すべては自分が選択している
- カテゴリ:ノーレイティング(No Rating)
ノーレイティング型人事制度の根本には、
「人は自分で決めたいし、自分で決めたことは責任をもってやり遂げようとする」
という価値観があります。
この価値観をもとに組織を運営すると、「ティール」や「ホラクラシー」になるでしょうし、人事制度に当てはめると「ノーレイティング」になります。
今回も「自分で決める」、つまり「自律」ということについて考えたいと思います。
人生の原則は自己責任
当たり前のことなのですが、自分の人生における出来事のほとんどは、自分の意思決定が原因となっています。
* 自分が現在の会社を選んでいること
* 自分が現在の仕事を選んだこと
* 自分が現在の友人・知人と交友関係を持っていること
* 自分の現在の役職に就いていること
* 自分が現在受けている周りからの評価
* 自分の現在の給料
これらはすべて、自分の意思決定の結果です。
少なくとも日本においては、ほとんどの事柄に対して、選択肢が複数存在していて、どの選択肢を選ぶかの自由があります。
「どの会社を選ぶのか」「どんな職業に就くのか」「誰と交友関係を持つのか」については、自分で意思決定できることです。
もし、自分には選択肢がないと感じているならば、選択肢の存在に気がついていないだけなのかもしれません。
人間は往々にして、自分の思い通りにいかない状況に置かれると、視野が狭くなり、無限に存在する選択肢に目を向けられなくなったりするものです。
あるいは、ある選択肢を選んだときに生じるリスクから無意識に避け、選択肢がないと思い込んでいるということもあるでしょう。
会社への不満も自分の選択の結果
現在の日本社会では、会社に不満がある人はたくさんいらっしゃると思います。
根本的なことを言うと、不満があれば辞めればよいだけの話です。
不満があるが会社にいるということは、さまざまな理由で「辞めない」という意思決定をしているということです。
辞めたときの「就職先が見つからない」「所得が減る」などのリスクを心配しているからかもしれません。

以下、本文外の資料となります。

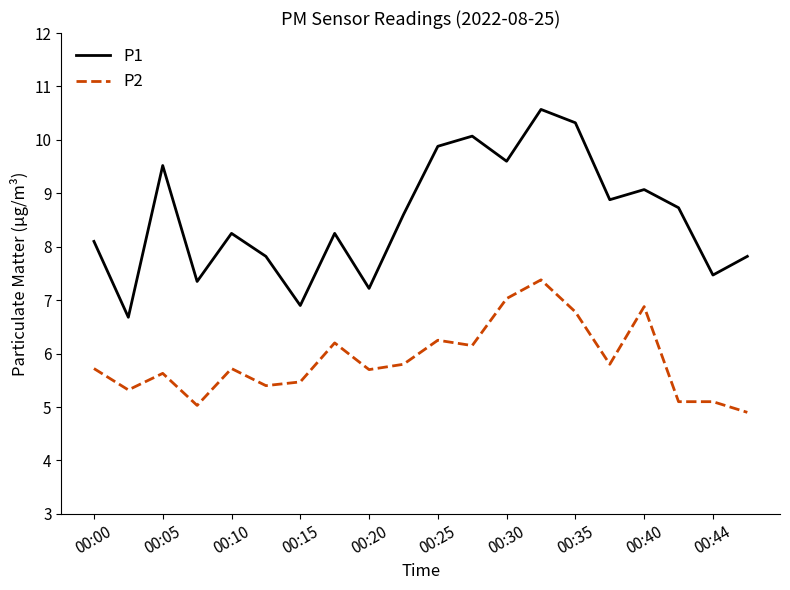

True or false: P1 and P2 cross at least once.

False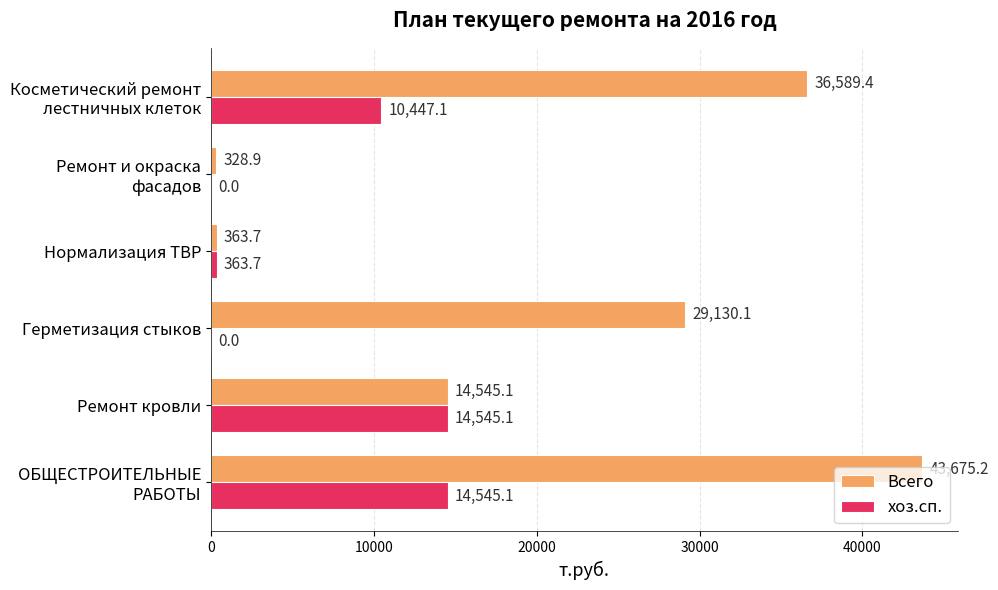

What are all the series names shown in the legend?

Всего, хоз.сп.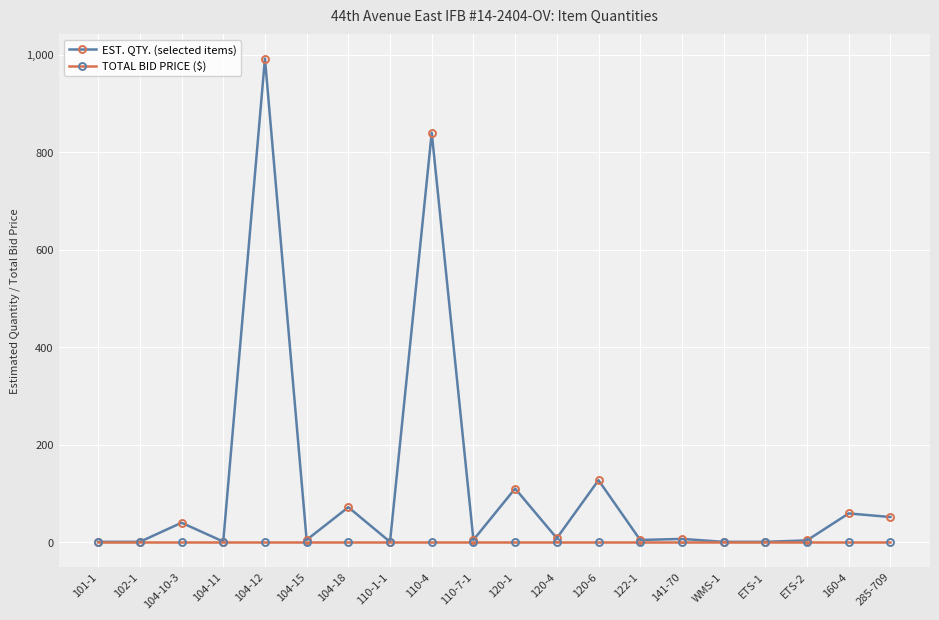

Which series has the widest spread of values?

EST. QTY. (selected items)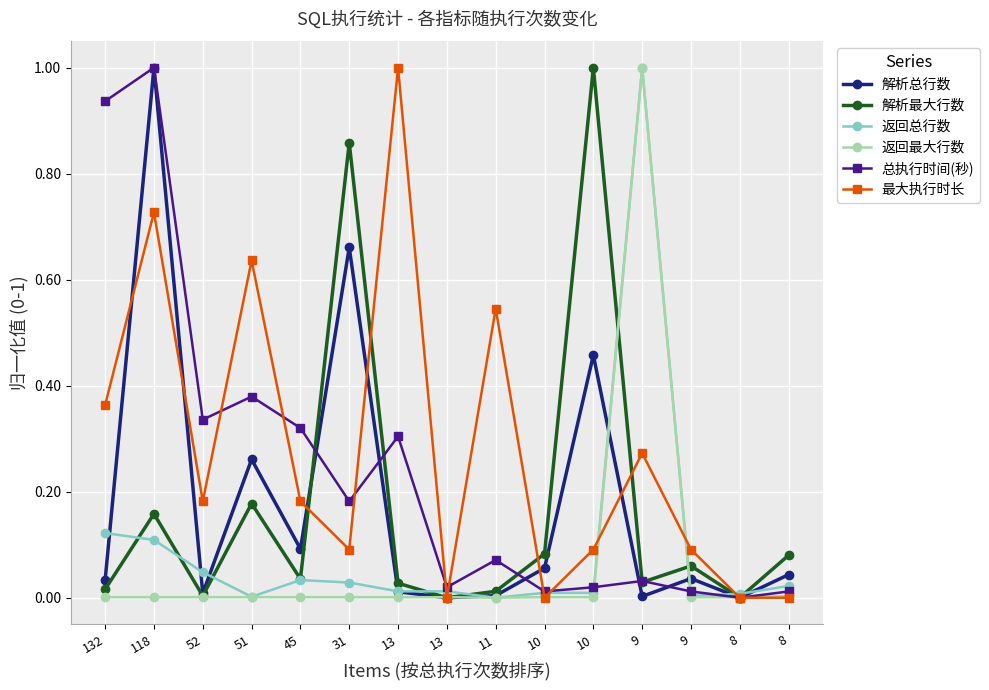

What are all the series names shown in the legend?

解析总行数, 解析最大行数, 返回总行数, 返回最大行数, 总执行时间(秒), 最大执行时长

あるいは、「多少不満はあるけどこの会社が好きだ」ということかもしれません。
いずれにしても、現在の会社を選んでいるのは、自分の意思決定です。
また、役職や評価、給料については、自分では直接的には決めることができないかもしれません。
しかし、これらは毎日の意思決定の積み重ねによって生まれています。
「どんな行動をとるのか」
「どんな言葉を発するのか」
「どんな表情や態度でいるのか」
「何にどれだけ時間を使うのか」
「自分をどのように成長させるのか」
などの一瞬一瞬の意思決定が積み重なり、現在のすべての状況を形成しています。
このように考えると、自分を取り巻く環境のほとんどが、自己責任で生じています。
実際には、自分の力ではどうすることもできないこともありますが、それでも「自分が選んでいる」と考えることが「自律」です。
そして、お互いに自律しているということが、共創関係を築くうえでは大切な要素になると思います。
ここまで話を進めてくると、「自律していない人が会社にいる場合はどうするのか?」というご質問をいただくので、この点については次回に考えたいと思います。